Input data:
▽
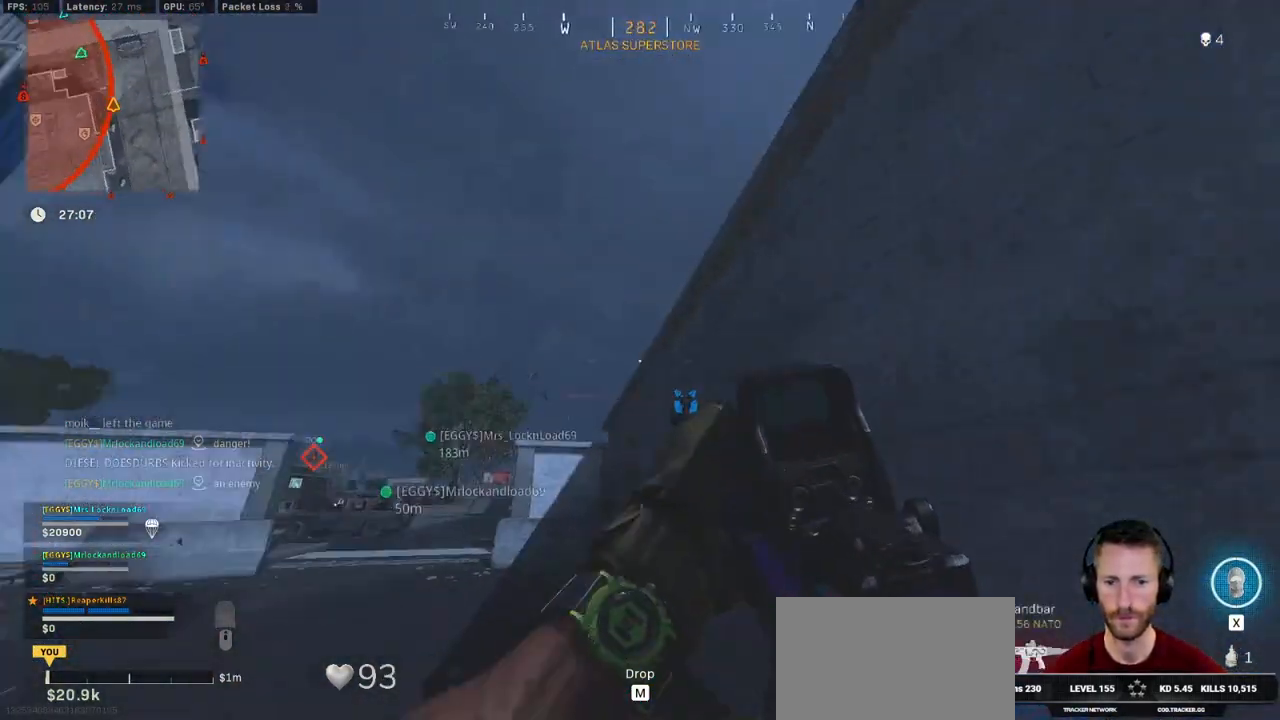
{"keys": ["space", "w"], "mouse": [], "events": [[200, "shift", "down"], [466, "space", "down"], [500, "shift", "up"]]}
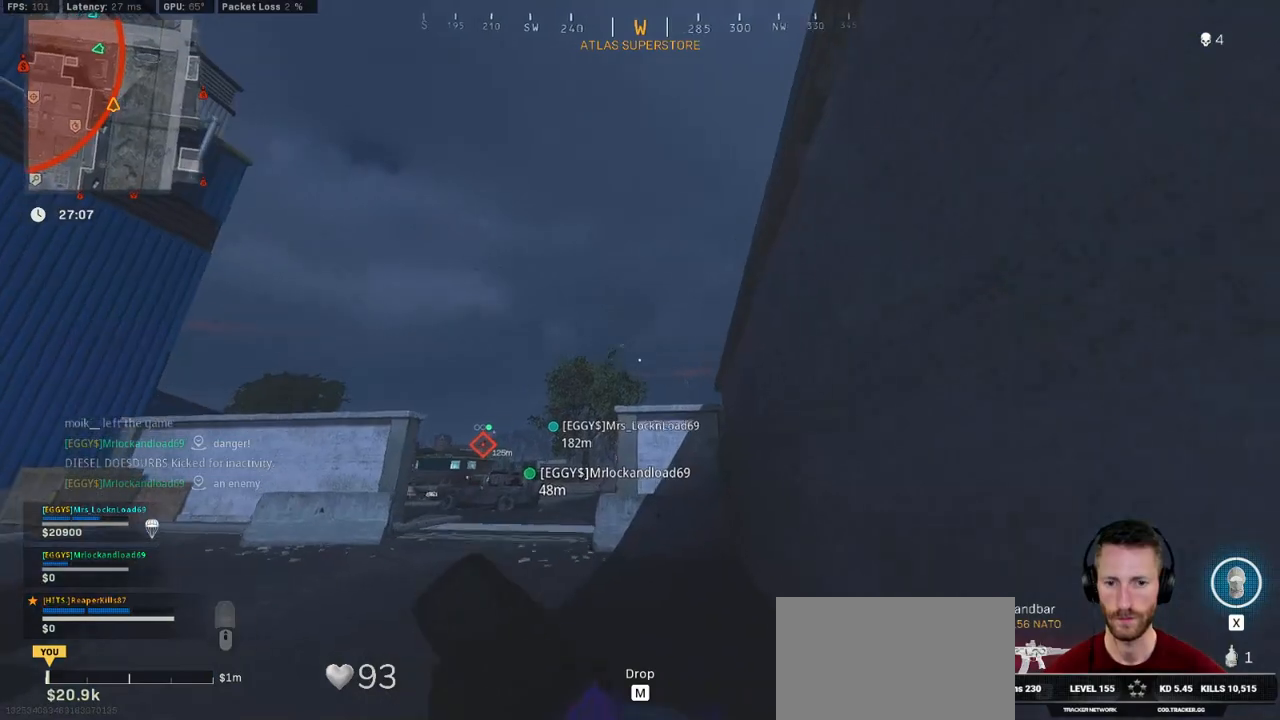
{"keys": ["w"], "mouse": ["left", "right"], "events": [[50, "mouse_right", "down"], [50, "space", "up"], [483, "mouse_left", "down"]]}
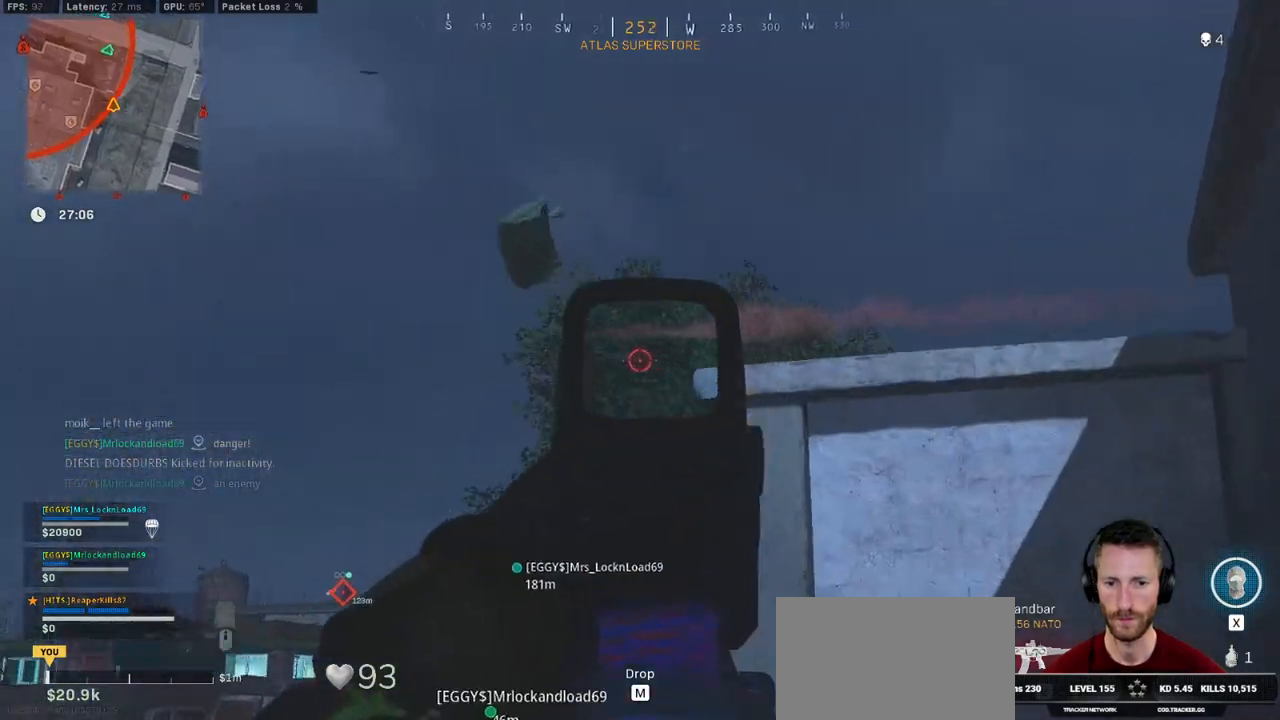
{"keys": ["d", "w"], "mouse": ["left", "right"], "events": [[333, "d", "down"]]}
△
What is being asked: Reproduce the data above in full, exactly, with the images removed.

Response area:
{"keys": ["space", "w"], "mouse": [], "events": [[200, "shift", "down"], [466, "space", "down"], [500, "shift", "up"]]}
{"keys": ["w"], "mouse": ["left", "right"], "events": [[50, "mouse_right", "down"], [50, "space", "up"], [483, "mouse_left", "down"]]}
{"keys": ["d", "w"], "mouse": ["left", "right"], "events": [[333, "d", "down"]]}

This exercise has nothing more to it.